Quenching during which the process of cooling is temporarly interrupted by soaking in a medium at a suitable temerature. The purpose is to reduce the danger of deformation and cracking in quenching process.

 

Hardening after case hardening

Blank hardening

Herdening of uncarburized case-hardening steels to determine mechanical properties of ucarburized regions of parts.

 

Direct quenching

Hardening of a carburized part directly after carburization (or after cooling) from the temperature suitable for a carburized layer.

 

Single quenching

Single hardening of case or core after carburizing

 

Double quenching

Double hardening of carburized steels. The first hardening from the austenitizing temperature of core, the second one from the temperature which is suitable for case hardening. The purpose is to obtain an abrasive resistant case.

 

Tempering

It consists of heating to specific temperatures below Ac1 for one or more times and holding at these temperatures. Followed by appropriate cooling rate. It should be temperd immediately after quenching.

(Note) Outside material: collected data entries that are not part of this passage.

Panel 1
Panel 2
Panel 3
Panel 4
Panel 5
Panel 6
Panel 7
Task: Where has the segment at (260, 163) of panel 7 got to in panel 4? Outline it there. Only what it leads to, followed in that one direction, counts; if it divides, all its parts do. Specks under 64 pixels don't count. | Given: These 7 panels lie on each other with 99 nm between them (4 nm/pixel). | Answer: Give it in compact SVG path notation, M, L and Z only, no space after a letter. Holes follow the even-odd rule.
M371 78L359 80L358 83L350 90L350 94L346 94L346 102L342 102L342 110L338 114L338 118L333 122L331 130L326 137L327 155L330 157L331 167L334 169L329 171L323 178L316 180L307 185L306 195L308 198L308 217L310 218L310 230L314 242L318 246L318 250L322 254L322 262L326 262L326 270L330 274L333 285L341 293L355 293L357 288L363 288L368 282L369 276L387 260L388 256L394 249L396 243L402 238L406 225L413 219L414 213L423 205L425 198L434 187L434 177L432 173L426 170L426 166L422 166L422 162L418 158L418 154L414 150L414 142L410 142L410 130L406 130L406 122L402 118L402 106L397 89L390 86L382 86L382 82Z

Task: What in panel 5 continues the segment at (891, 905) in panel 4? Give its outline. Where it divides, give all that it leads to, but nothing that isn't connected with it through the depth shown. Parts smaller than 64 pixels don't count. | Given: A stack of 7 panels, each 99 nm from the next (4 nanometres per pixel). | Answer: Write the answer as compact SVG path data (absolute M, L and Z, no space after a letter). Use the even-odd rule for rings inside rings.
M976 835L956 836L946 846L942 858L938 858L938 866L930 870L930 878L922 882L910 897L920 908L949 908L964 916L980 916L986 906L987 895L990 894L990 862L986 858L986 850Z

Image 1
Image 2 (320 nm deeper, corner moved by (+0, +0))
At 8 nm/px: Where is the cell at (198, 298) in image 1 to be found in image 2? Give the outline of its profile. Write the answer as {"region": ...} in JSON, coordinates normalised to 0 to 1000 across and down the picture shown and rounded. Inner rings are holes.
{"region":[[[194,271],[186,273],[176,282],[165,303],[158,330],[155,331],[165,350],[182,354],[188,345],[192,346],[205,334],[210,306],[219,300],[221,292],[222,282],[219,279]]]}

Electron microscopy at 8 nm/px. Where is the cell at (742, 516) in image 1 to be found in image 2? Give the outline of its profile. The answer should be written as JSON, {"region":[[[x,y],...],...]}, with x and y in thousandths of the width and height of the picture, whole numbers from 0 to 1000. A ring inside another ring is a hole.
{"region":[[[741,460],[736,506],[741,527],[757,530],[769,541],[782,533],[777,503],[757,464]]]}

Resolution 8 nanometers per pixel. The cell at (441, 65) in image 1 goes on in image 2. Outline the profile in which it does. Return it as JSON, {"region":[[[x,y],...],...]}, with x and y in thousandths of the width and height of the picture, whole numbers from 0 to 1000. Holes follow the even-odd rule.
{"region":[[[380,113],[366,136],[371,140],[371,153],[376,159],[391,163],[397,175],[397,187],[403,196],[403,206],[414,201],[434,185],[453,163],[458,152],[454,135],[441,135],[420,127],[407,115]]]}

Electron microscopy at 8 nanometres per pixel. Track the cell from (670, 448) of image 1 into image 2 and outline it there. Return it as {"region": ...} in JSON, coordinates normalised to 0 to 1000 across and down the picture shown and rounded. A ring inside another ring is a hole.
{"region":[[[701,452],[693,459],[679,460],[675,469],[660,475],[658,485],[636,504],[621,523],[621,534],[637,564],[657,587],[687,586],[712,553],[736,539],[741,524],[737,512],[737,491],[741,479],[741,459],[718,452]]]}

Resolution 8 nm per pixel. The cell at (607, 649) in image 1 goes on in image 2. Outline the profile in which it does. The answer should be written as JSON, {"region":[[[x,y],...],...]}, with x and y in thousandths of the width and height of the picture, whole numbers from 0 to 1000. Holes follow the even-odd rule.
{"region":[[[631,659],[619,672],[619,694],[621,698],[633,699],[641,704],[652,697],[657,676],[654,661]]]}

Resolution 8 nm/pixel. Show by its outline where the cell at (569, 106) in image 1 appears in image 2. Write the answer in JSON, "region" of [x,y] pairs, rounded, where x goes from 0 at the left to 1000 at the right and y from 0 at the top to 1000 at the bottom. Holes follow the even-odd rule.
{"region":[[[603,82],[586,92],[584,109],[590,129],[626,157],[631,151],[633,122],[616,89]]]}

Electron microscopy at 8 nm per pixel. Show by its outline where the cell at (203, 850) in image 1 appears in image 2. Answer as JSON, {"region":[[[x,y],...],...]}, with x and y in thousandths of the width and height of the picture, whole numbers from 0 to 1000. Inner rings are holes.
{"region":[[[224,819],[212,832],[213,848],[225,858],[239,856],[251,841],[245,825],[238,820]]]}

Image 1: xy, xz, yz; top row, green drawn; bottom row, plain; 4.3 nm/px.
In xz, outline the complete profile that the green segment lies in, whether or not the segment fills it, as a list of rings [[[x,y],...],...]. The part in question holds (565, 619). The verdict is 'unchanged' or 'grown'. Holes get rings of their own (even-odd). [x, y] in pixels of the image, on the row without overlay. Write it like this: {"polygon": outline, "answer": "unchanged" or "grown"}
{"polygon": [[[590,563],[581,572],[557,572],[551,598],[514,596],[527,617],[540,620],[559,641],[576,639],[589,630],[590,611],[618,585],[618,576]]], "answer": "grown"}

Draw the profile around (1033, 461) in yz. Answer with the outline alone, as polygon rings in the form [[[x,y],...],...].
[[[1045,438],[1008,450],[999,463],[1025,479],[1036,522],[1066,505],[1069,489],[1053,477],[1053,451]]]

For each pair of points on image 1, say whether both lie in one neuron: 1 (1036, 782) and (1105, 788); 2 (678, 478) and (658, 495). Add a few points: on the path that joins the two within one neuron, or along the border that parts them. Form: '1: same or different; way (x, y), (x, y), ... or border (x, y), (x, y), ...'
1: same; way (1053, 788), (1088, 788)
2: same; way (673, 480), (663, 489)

The purpose is to transform a hardend structure, to improve mechanical properties and to reduce internal stresses.

 

Quenching and tempering

Quench hardening followed by tempering at high temperature with aim of obtaining the desired mechanical properties and, in particular, good ductility.

 

Quenching

Heating to a definite temperature depending on steel composition without changing its ferritic or austentic structure, holding at that temperature and rapid cooling. The result is a homogeneous structure (dissolved carbides), maximum toughness and an improved corrosion resistance.

 

Precipitation hardening

Heating to a definite temperature (determined by the cemical composition of steel), holding at thet temperature for several hours and cooling. The aim is to reach the  percipitation of special phases to obtain higher hardnes.

 

Thermomechanical treatment

Combination of hot plastic deformation of heat treatment. The purpose is to obtain special mechanical properties. Change in resistance to deformation and cracks.

 

Aging

Age hardening-Hardening at room temperature after rapid cooling or cold working.

 

Artificial hardening-Aging above room temperature. The purpose is to stabilaze structure stresses and dimension.